## Selected text
____________________

Instead of making tax payments, why not contribute to your retirement and your employees’ financial stability? By providing a 401(k) match, the corresponding tax reduction can essentially negate your costs in matching their contributions. What you’ll save depends on your income and tax bracket.
Best-case scenarios for tax savings
To max out your contributions and tax savings, how much of an employee match might make sense for you?
Here’s an example. In 2019, a single business owner can make a maximum contribution of $56,000 to a 401(k) profit-sharing plan. At the top bracket of 37%, this contribution would save more than $20,000 in federal income taxes ($56,000 x 37% = $20,720). In other words, making up to $20,720 in matching contributions ends up in the retirement plans of valued employees, rather than down the federal tax hole. If a married couple owns a business together and can contribute $56,000 each into the plan, then the value of the total match (and tax savings) would double – equaling over $40,000.
Essentially, in the example above, these employers are offsetting taxation on a sizeable amount of earnings that would be taxed at the federal level of 37% – plus any state income tax exposure they may have.
(For those of you feeling the burden of the $10,000 federal limit on state and local deductions, that’s an added incentive.) These earnings are placed in a retirement plan and can typically be taxed at much lower rates in retirement with the right guidance from tax and financial professionals.
Utilize professional help
Launching a plan and establishing the right match requires specialized expertise. Plus, if you’re like most business owners, the time needed to research plans is better spent on growing your company.
There are tons of different plans available in the marketplace, and fee structures can be highly complex. For example, a plan’s fees can be set up based on the amount of assets in the plan, the number of eligible or actually enrolled employees, or the number of transactions made. Other plans charge a flat rate that doesn’t vary regardless of plan size. Others offer hybrid fee structures. Some (but not all) administrative fees can be deducted from your business expenses.

____________________

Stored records
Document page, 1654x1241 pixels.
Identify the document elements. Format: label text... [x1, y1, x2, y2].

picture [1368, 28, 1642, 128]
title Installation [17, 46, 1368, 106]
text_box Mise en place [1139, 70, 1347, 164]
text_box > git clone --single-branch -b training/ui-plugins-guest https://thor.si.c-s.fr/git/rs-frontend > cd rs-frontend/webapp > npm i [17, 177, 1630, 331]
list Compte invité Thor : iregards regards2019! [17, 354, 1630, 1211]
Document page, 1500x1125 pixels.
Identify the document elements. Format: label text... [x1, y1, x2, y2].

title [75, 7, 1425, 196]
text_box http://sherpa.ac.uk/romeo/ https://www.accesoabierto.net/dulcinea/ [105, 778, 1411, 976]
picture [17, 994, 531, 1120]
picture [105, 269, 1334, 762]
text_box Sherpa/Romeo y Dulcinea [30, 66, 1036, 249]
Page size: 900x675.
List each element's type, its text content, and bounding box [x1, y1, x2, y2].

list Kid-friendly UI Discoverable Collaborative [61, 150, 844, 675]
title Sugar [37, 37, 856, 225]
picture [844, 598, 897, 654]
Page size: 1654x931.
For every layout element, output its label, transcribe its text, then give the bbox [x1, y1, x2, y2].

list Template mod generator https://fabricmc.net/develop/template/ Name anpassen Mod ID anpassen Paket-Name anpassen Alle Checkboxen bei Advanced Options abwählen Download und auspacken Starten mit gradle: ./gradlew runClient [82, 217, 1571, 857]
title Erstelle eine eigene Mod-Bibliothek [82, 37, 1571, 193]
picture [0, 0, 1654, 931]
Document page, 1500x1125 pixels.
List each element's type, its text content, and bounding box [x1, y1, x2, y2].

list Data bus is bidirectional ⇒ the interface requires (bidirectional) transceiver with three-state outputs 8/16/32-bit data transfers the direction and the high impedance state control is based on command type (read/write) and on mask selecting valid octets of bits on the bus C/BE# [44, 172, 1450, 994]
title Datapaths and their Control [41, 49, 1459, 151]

____________________

## Challenges
[1] According to the 401(k) tax text, what is the maximum contribution a single business owner can make to a 401(k) profit-sharing plan in 2019?
[2] In the 401(k) tax text, change "financial professionals" to "investment advisors" and write out the passage from "(For those of" up to and including "and financial professionals.".

## Per-task answers
[1] $56,000

[2]
(For those of you feeling the burden of the $10,000 federal limit on state and local deductions, that’s an added incentive.) These earnings are placed in a retirement plan and can typically be taxed at much lower rates in retirement with the right guidance from tax and investment advisors.